Objectives: To examine the effects of weak acids, UV, oxidative stress and additional energy inhibitors on pyrazinamide activity in vitro against Mycobacterium tuberculosis as well as the effect of pyrazinamide on Escherichia coli ampicillin persisters.

Methods: Drug exposure experiments followed by cfu counts were performed to determine the effects of the above various factors on pyrazinamide activity in vitro against M. tuberculosis.

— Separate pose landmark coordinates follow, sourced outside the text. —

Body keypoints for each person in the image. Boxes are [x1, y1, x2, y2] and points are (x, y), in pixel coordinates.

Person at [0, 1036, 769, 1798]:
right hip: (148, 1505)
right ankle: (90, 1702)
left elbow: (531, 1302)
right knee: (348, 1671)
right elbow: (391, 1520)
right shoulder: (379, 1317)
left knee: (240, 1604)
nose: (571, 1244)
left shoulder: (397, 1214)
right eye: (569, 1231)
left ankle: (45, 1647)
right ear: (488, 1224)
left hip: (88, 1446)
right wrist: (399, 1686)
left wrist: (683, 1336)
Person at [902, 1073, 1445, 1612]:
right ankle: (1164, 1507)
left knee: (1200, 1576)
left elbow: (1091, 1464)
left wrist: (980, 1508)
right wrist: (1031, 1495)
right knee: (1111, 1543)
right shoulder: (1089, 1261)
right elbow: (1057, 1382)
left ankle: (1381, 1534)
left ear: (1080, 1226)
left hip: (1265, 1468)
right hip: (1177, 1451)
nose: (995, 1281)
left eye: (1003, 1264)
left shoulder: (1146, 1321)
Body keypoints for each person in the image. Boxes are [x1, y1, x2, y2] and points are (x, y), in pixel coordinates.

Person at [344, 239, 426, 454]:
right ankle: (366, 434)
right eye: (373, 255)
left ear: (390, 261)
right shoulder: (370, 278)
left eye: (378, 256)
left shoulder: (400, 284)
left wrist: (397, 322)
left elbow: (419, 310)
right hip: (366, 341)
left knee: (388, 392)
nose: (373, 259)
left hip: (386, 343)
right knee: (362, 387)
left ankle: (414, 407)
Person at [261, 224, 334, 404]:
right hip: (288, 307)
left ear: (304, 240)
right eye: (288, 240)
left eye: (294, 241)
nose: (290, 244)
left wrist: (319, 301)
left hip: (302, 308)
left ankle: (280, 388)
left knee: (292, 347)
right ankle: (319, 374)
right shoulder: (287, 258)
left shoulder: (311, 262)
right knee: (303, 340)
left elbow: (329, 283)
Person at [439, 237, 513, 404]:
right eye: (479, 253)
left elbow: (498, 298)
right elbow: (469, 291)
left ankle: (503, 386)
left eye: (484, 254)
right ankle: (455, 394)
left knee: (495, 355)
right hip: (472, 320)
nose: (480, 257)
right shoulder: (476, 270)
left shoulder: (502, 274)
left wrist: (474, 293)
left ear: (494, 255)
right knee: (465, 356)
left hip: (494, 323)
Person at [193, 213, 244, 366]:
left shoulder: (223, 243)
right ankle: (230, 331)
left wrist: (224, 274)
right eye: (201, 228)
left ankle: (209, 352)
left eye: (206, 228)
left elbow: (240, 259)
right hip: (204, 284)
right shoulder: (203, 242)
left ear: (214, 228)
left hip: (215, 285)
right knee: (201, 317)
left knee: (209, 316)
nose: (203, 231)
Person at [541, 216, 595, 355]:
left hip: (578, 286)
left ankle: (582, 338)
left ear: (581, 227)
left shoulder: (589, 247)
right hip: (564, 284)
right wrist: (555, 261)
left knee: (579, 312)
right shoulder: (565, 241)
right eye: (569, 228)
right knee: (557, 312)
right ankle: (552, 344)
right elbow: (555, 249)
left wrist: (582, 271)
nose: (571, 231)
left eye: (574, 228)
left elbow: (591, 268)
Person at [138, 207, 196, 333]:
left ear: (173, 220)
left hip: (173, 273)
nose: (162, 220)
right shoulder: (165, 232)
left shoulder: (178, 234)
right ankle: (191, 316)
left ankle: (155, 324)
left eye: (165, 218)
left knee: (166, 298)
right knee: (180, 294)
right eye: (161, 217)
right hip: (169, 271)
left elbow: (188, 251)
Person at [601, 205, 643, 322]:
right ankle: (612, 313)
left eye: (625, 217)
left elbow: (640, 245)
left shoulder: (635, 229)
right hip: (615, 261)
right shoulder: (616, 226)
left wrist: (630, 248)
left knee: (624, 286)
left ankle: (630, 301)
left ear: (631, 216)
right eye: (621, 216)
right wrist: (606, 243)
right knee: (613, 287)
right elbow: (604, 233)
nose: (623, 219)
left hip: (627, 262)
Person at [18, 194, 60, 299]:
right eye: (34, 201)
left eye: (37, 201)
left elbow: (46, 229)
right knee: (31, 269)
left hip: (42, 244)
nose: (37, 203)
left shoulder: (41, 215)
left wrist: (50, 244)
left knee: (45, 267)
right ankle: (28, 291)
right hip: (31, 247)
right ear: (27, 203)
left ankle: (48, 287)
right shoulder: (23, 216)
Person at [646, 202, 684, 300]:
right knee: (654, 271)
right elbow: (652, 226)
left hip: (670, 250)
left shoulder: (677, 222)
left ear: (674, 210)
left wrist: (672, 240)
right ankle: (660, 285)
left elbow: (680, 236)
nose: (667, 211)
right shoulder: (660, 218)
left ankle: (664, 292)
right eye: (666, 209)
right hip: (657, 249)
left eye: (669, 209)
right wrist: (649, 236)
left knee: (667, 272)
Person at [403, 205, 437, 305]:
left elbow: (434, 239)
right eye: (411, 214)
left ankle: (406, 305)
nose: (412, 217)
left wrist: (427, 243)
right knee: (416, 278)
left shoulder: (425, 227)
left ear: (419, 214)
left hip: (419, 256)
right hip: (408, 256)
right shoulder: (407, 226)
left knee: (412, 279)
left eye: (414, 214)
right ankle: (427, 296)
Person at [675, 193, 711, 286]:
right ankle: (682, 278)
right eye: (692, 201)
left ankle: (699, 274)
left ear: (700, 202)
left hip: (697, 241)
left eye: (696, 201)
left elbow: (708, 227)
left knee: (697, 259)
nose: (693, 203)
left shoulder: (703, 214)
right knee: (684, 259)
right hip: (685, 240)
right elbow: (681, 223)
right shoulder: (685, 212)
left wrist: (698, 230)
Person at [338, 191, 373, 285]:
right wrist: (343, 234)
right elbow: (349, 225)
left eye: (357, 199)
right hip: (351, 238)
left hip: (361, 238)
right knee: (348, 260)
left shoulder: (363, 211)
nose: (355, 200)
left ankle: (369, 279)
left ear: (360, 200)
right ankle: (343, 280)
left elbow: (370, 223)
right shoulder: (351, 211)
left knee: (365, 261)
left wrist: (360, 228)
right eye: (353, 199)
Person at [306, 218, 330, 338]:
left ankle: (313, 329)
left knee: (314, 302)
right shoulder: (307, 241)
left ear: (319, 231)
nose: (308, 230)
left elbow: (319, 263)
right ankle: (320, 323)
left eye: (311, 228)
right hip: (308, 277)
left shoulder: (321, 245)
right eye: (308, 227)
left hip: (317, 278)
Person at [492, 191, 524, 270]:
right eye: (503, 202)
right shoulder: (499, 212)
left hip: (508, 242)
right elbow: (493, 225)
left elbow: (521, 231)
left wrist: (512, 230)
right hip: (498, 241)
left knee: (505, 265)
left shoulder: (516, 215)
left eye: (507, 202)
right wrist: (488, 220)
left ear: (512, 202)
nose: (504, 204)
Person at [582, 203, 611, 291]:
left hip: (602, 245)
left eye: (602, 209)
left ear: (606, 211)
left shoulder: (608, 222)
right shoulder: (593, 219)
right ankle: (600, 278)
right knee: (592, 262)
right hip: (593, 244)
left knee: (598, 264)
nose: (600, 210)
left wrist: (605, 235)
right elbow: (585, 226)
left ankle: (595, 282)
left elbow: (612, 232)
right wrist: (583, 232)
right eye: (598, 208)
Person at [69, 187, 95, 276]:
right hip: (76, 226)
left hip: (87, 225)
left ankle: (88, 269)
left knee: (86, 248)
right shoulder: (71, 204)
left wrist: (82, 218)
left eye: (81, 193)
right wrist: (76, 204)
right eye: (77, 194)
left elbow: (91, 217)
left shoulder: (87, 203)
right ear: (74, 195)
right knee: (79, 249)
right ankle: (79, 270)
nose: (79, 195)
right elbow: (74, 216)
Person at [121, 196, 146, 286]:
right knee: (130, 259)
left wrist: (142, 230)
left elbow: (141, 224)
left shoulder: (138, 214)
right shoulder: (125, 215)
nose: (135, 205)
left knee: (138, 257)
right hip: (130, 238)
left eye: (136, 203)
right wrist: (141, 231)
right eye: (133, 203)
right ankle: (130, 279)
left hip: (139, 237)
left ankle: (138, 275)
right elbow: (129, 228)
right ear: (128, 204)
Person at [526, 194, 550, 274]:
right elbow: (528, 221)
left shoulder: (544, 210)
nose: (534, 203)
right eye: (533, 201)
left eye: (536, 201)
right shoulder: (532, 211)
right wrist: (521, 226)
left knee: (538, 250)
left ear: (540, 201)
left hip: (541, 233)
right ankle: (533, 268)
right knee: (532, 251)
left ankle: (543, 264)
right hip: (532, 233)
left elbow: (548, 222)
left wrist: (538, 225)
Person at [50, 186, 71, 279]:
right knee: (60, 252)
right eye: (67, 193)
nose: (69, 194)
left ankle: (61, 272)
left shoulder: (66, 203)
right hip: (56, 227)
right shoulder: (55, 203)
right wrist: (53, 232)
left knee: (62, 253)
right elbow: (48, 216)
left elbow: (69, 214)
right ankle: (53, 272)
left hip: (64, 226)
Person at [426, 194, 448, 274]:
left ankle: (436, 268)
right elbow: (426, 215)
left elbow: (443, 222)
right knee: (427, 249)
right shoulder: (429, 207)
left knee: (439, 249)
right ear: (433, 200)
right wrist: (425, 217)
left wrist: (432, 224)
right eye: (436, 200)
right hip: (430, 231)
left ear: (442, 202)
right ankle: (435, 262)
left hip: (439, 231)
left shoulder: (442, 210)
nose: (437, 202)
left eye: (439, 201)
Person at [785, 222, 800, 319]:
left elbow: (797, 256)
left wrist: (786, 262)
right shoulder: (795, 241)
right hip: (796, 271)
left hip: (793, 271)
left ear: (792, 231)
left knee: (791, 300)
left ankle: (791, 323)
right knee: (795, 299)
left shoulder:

Results: Some weak acids such as benzoic acid, sorbic acid and propyl hydroxybenzoic acid could enhance the activity of pyrazinamide in vitro against old tubercle bacilli but not young bacilli whereas other weak acids such as salicylic acid and lactic acid did not appear to enhance pyrazinamide activity. While energy inhibitors carbonylcyanide m-chlorophenylhydrazone and dinitrophenol enhanced pyrazinamide activity for old tubercle bacilli but not young bacilli, valinomycin and KCN increased pyrazinamide activity for both young and old bacilli. Oxidative stresses due to H2O2 and menadione did not have a significant effect on pyrazinamide activity. UV, which presumably damages the membrane, enhanced the activity of pyrazinamide. Pyrazinamide, which otherwise has no activity against actively growing E. coli bacteria, could kill non-growing starved E. coli and also ampicillin-tolerant persisters.

Conclusions: Some weak acids, UV and various energy inhibitors were found to enhance the activity of pyrazinamide in vitro against M. tuberculosis. Pyrazinamide shows preferential activity against both M. tuberculosis and E. coli persisters over the growing forms.